Find the points of intersection of the graphs of the equations. (Enter (0, 0) for the pole.)r = 8 + 8 cos(𝜃)r = 8 − 8 sin(𝜃)r ≥ 0, 0 ≤ 𝜃 < 2𝜋

To find the points of intersection of the two polar equations, we need to set them equal to each other and solve for 𝜃.

So, we have:

8 + 8 cos(𝜃) = 8 - 8 sin(𝜃)

Rearranging the equation gives:

8 cos(𝜃) + 8 sin(𝜃) = 0

Dividing by 8:

cos(𝜃) + sin(𝜃) = 0

This equation is satisfied when 𝜃 = 3𝜋/4 and 𝜃 = 7𝜋/4.
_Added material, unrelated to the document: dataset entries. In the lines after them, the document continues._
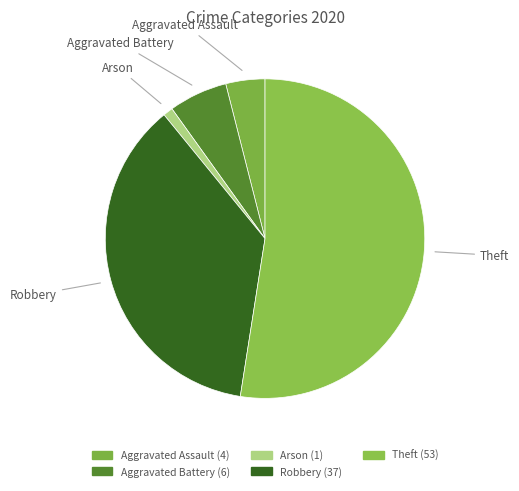

How many slices are in this pie chart?

5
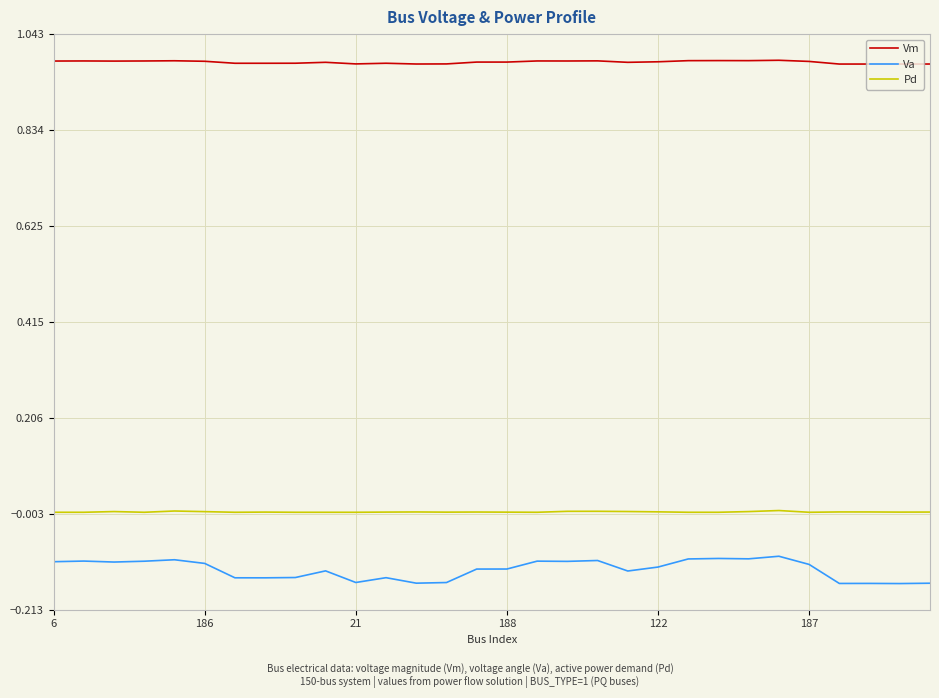

Which series has the largest range (max minus min)?

Va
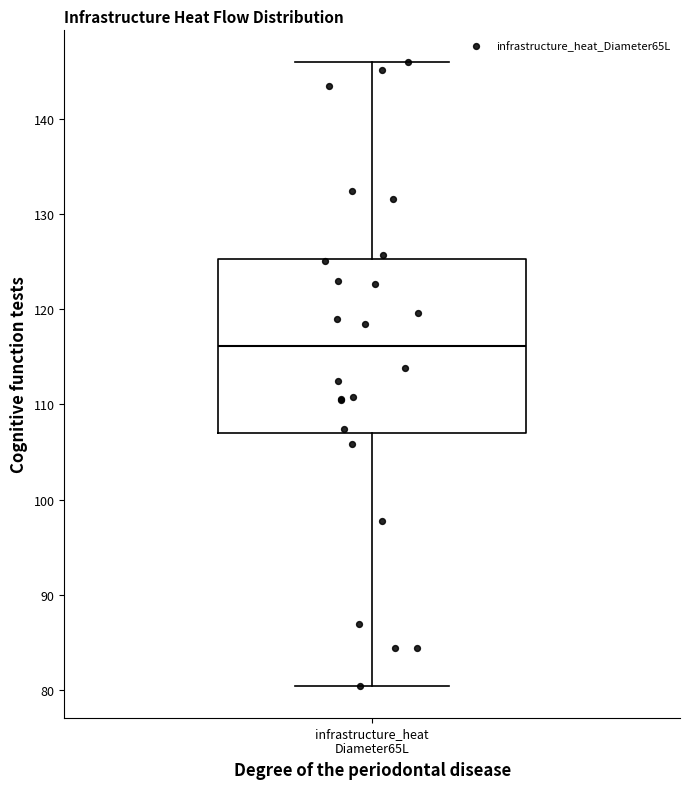

Transcribe this box plot: give where the median line is, the range the box spans, and where the two whiskers end, as read against the y-axis. The values are not printed on the chart, so give them approximately, as read against the axis.

median 116, box 107 to 125, whiskers 80 to 146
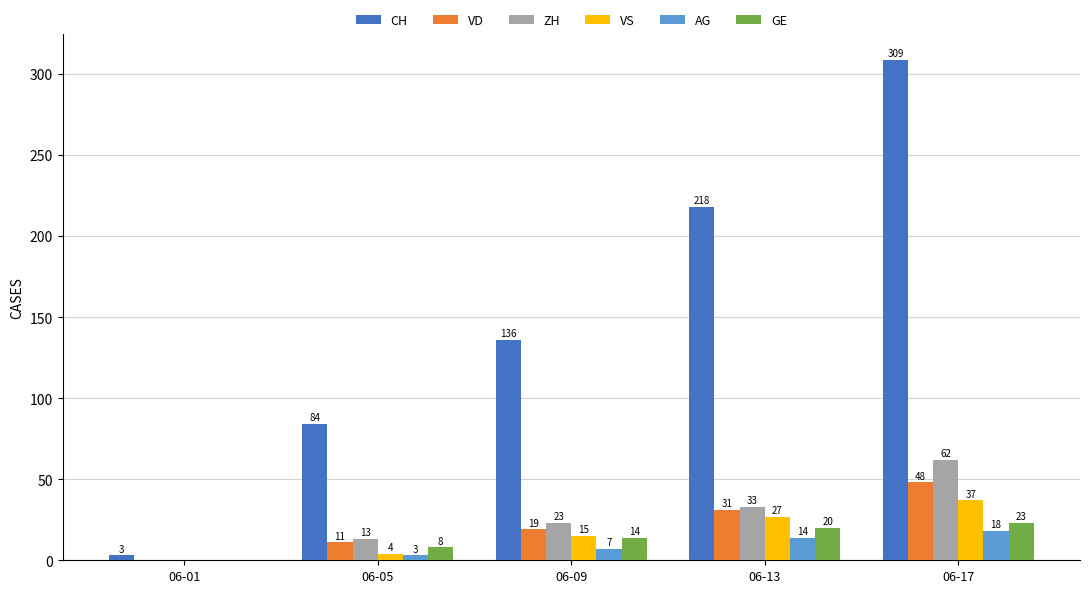

What is the sum of all GE values?

65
Substituting 𝜃 = 3𝜋/4 into the first equation gives:

r = 8 + 8 cos(3𝜋/4) = 8 - 8 sqrt(2)/2 = 8 - 4 sqrt(2)

Substituting 𝜃 = 7𝜋/4 into the first equation gives:

r = 8 + 8 cos(7𝜋/4) = 8 + 8 sqrt(2)/2 = 8 + 4 sqrt(2)

So, the points of intersection are (8 - 4 sqrt(2), 3𝜋/4) and (8 + 4 sqrt(2), 7𝜋/4).